I’ll disagree with the telegraphing of the final pick though. Gail defended the overcooked cake saying the flavors were there and it could have been a great dish. I think that Michael immediately stated it was overcooked helped his case as well. I think the reason he was picked over Bryan Voltaggio was for the same reason that more and more people are finding The French Laundry lacking. Sure there might be flawless execution, but flawless execution of something that doesn’t make an impact on you is not worth much. I think they made the right choice with Michael and I thought that was who they were going to pick based on the edited footage.

I was watching until I saw Toby Young as a judge. The man is so vacuously narcissistic, his food reviews so meaningless, I couldn’t watch any more.

If the purpose of the final elimination challenge were to woo the 50,000 other chefs in the country who have tattoos of pigs (and whose swine spectrum is limited to the belly) at a fantasy role-playing BBQ picnic, then Kevin nailed it. He should have “refinement” tattooed on this other arm as well as a fundamental cake batter recipe. There are plenty of other ingredients left in the world/supermarket for dessert applications before one had to resort to bacon.

There was a French equivalent of Top Chef that I saw over there a few years ago, a svelte 4-episode French version “Plus Près des Etoiles” (Closer to the Stars) which follows 7 of the country’s highest rated apprentices as they compete, without flabby saddlebag drama, for a 6 month internship in judge Joël Robuchon’s restaurants… possibly more substantial to a culinary career than a lifetime supply of disposable tupperwares.

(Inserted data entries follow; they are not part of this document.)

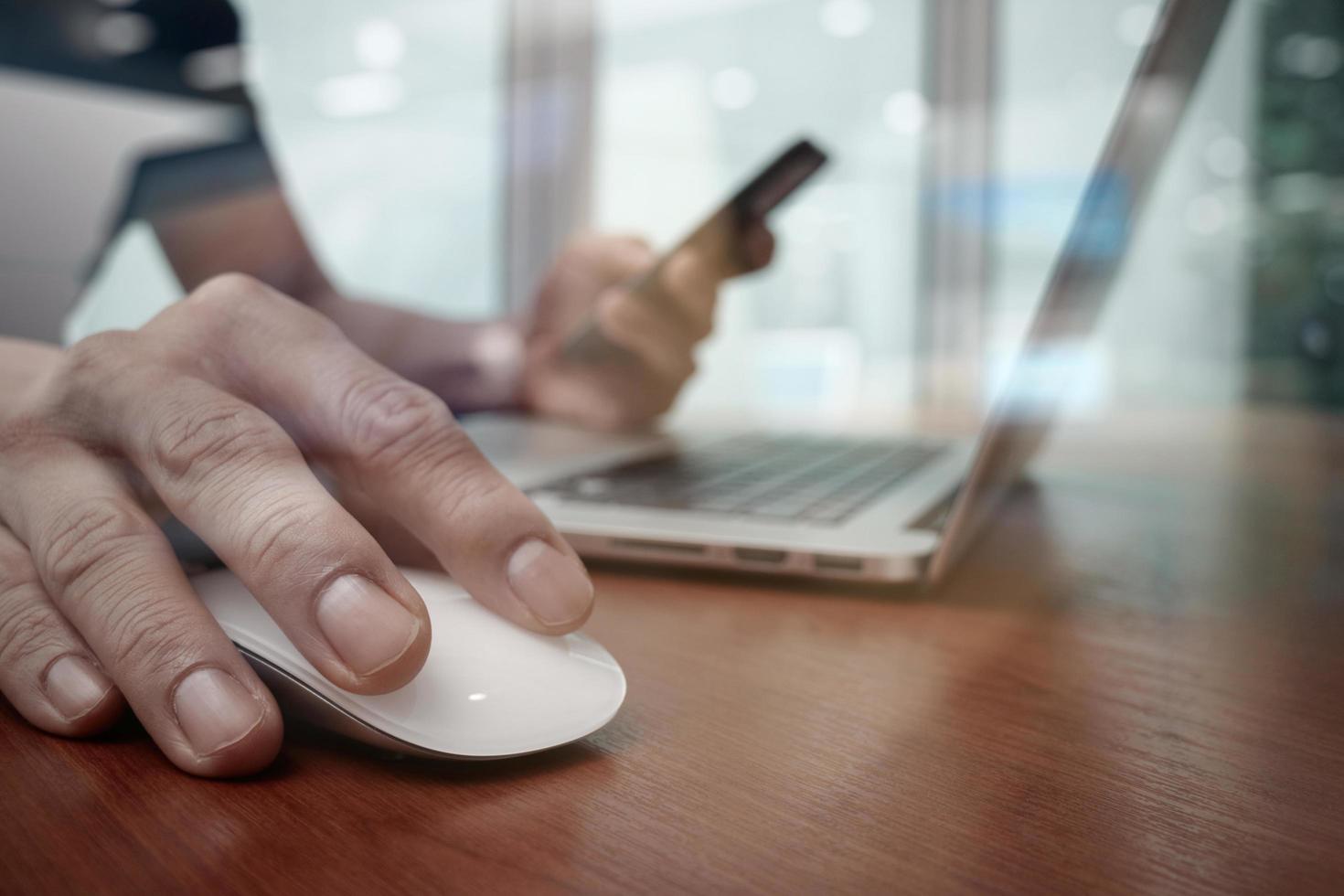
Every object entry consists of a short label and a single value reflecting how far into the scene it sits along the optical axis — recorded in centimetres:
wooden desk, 19
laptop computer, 40
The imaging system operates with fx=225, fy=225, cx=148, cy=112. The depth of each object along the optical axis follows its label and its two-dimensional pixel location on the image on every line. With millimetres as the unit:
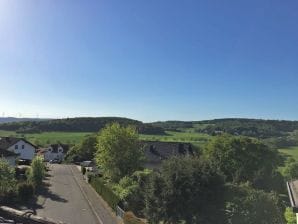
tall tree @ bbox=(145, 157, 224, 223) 16610
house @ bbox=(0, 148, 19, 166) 39266
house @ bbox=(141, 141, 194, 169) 42370
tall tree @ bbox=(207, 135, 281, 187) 36121
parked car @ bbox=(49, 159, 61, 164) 67628
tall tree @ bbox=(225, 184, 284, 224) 15065
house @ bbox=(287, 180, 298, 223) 9533
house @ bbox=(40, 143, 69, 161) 72517
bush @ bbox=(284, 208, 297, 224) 12941
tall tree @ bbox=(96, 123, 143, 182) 32430
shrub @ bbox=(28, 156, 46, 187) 32344
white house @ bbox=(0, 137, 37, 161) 56757
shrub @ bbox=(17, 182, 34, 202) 26902
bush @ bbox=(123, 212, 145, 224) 18524
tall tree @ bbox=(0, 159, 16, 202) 25477
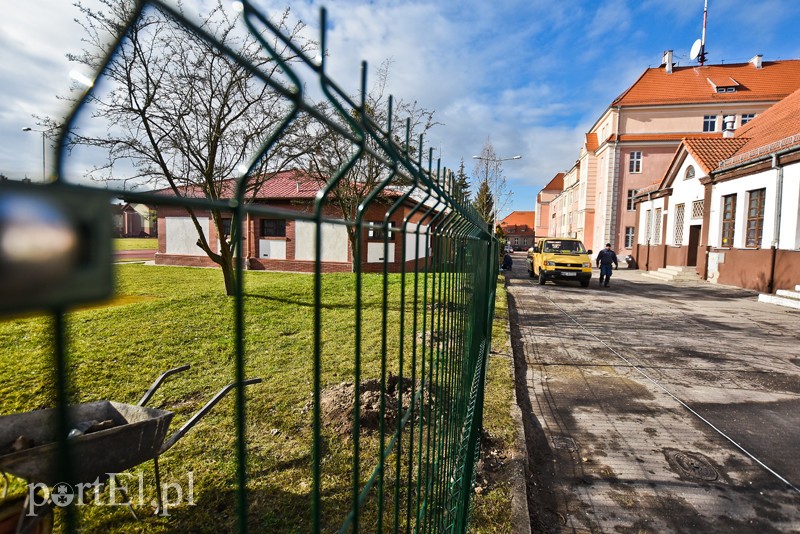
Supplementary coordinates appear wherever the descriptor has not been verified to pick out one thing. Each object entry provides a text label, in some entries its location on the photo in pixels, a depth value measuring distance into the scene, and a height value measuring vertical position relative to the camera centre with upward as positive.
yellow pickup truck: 15.97 -0.48
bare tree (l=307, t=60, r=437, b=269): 11.29 +2.20
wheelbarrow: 1.84 -1.07
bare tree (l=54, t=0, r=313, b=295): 5.64 +1.90
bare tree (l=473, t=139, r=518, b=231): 24.86 +4.99
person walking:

The televised distraction’s host station suffers in terms of limited budget, audience (4am. Sunday time slot proceeded by “Riptide” reruns) no cultured tension or silly Whole Foods sourced reinvent-the-bagel-sandwich-with-traditional-Ashkenazi-condiments challenges. Its sensational liabilities are compensated by the presence of elite chefs. Cameras focus on technique and horsepower rather than producer prodded squabbles and horse shit. 3 final candidates must create (from identical mystery boxes) as well as write a methodical savory and sweet recipe with artisan products and are coached by starred stove heavyweights: 4th Generation chef Marc Haeberlin, Bruce Willisish Thierry Marx and creepy Raider of the Lost Arkish Marc Veyrat.